Lorica may retain data beyond the windows above if legally required — subpoena, court order, regulatory investigation. The affected tenant is notified within 5 business days unless prohibited by law. Held data is segregated and access-logged.
On contract termination, all tenant biometric references and audit logs are deleted within 30 days. Aggregate metrics carrying no PII may be retained for capacity planning. A final deletion certificate is issued.
Report it. We patch it.
Send vulnerability reports to security@loricaapi.com. Encrypted reports welcomed; PGP key on request. Best-effort acknowledgment within 5 business days; patch target of 30 days for any vulnerability with a working proof-of-concept. We do not publicly disclose details before a patch ships.
Researchers who report in good faith are credited in the next post-patch release note (with permission). We do not pursue legal action against research conducted under standard responsible-disclosure norms.
Defining the artifact by its boundary.
- We don't replace KYC. Lorica runs at the action moment, not at signup. KYC verifies identity once; Lorica re-verifies the human at every high-risk action.
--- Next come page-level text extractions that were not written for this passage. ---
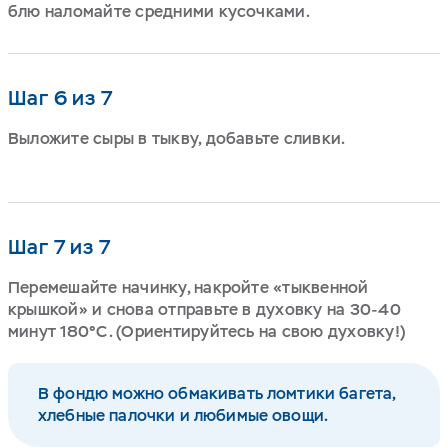
блю наломайте средними кусочками.
Шаг 6 из 7
Выложите сыры в тыкву, добавьте сливки.
Шаг 7 из 7
Перемешайте начинку, накройте «тыквенной
крышкой» и снова отправьте в духовку на 30-40
минут 180°С. (Ориентируйтесь на свою духовку!)
В фондю можно обмакивать ломтики багета,
хлебные палочки и любимые овощи.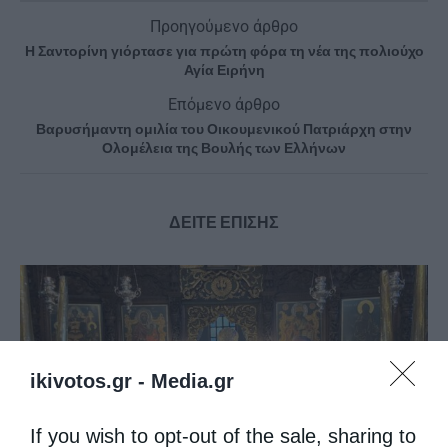
Προηγούμενο άρθρο
Η Σαντορίνη γιόρτασε για πρώτη φόρα τη νέα της πολιούχο
Αγία Ειρήνη
Επόμενο άρθρο
Βαρυσήμαντη ομιλία του Οικουμενικού Πατριάρχη στην
Ολομέλεια της Βουλής των Ελλήνων
ΔΕΙΤΕ ΕΠΙΣΗΣ
ikivotos.gr -
Media.gr
If you wish to opt-out of the sale, sharing to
- We don't store photos. Frames are processed in memory and discarded. There is no image archive.
- We don't write to your database. The signed JWT is returned synchronously; you persist what you need from it. We hold no transaction record on your behalf.
- We don't ship background agents. No webhooks, no eventual consistency. Every verification is a synchronous POST returning a JWT.
- We don't decide which actions need verification. Your risk policy decides which actions are high-risk. Lorica runs the verification when you call it.